On YouTube, she came across a TV program broadcast on Channel Two in 2009, in which Julia and Vladimir told their story. Baruch was shown, smiling with his blue eyes, dancing with his friends. It featured footage of him emaciated, staggering through a hospital room with most of his hair gone. Liat liked him.

He seemed so approachable, and so tender with his family. She felt like he was someone she might have fallen in love with if she had met him.

And she saw Julia’s pain.

She liked the idea. After all, her child would have a family. She called Rosenblum’s organization, New Family.

It wasn’t until she was pregnant that she began to have doubts. Was it the right decision? She didn’t even know these two people who were suddenly supposed to become part of her life. She’d only met them three times. They were Russian, so different from Liat’s Moroccan relatives. Would they get along? She became withdrawn.

Liat’s life changed. She got her driver’s license and moved in with her mother in Ashkelon. Then she gave birth. The little girl had light skin, light hair and blue eyes. She looked European. Liat was irritated. People on the street thought she was the nanny.

She dreamt of Baruch at night. In her dreams, someone opened the door, and Baruch came into the room to see his child. Another time he appeared and she reached out her hand to him, but he was so big that Liat was unable to reach him.

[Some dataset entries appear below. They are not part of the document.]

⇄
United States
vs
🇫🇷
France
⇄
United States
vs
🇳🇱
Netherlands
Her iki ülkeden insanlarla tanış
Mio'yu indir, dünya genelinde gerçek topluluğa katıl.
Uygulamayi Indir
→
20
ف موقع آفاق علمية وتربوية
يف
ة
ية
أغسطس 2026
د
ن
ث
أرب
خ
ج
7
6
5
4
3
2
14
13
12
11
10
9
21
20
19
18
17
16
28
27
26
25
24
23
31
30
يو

Sometimes, Liat says, she feels sad that Shira is growing up without her father. She herself had a wonderful father. He also died of cancer, but she was already an adult at the time.

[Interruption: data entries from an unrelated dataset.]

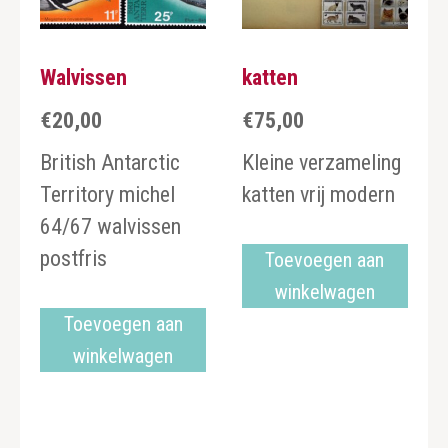
Walvissen
katten
€
20,00
€
75,00
British Antarctic
Kleine verzameling
Territory michel
katten vrij modern
64/67 walvissen
postfris
Toevoegen aan
winkelwagen
Toevoegen aan
winkelwagen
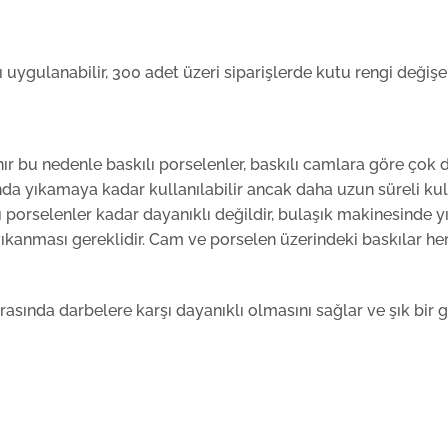
uygulanabilir, 300 adet üzeri siparişlerde kutu rengi değişebi
ır bu nedenle baskılı porselenler, baskılı camlara göre çok 
da yıkamaya kadar kullanılabilir ancak daha uzun süreli kull
ılı porselenler kadar dayanıklı değildir, bulaşık makinesinde
yıkanması gereklidir. Cam ve porselen üzerindeki baskılar her
rasında darbelere karşı dayanıklı olmasını sağlar ve şık bir 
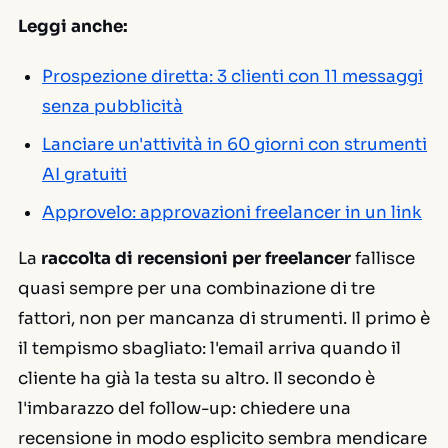
Leggi anche:
Prospezione diretta: 3 clienti con 11 messaggi
senza pubblicità
Lanciare un'attività in 60 giorni con strumenti
AI gratuiti
Approvelo: approvazioni freelancer in un link
La
raccolta di recensioni per freelancer
fallisce
quasi sempre per una combinazione di tre
fattori, non per mancanza di strumenti. Il primo è
il tempismo sbagliato: l'email arriva quando il
cliente ha già la testa su altro. Il secondo è
l'imbarazzo del follow-up: chiedere una
recensione in modo esplicito sembra mendicare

“For Shira, the question about her father is final,” she says. “She will never be able to search for him and find him.”

In the months after the birth, Liat’s relationship with Julia and Vladimir changed — it intensified. Liat saw how much the Poznianskys loved their granddaughter. They met more often than the every two weeks stipulated in the contract. Liat now spends weekends in the house in Karmiel. She can talk to Julia about anything, she says. Vladimir reminds her of her late father. “They’ve become family.”

There are photos of Baruch in the apartment. Shira takes one in her hands, dances around with it and kisses Baruch’s face. She says “AbbaAbba,” Hebrew for “Papa.”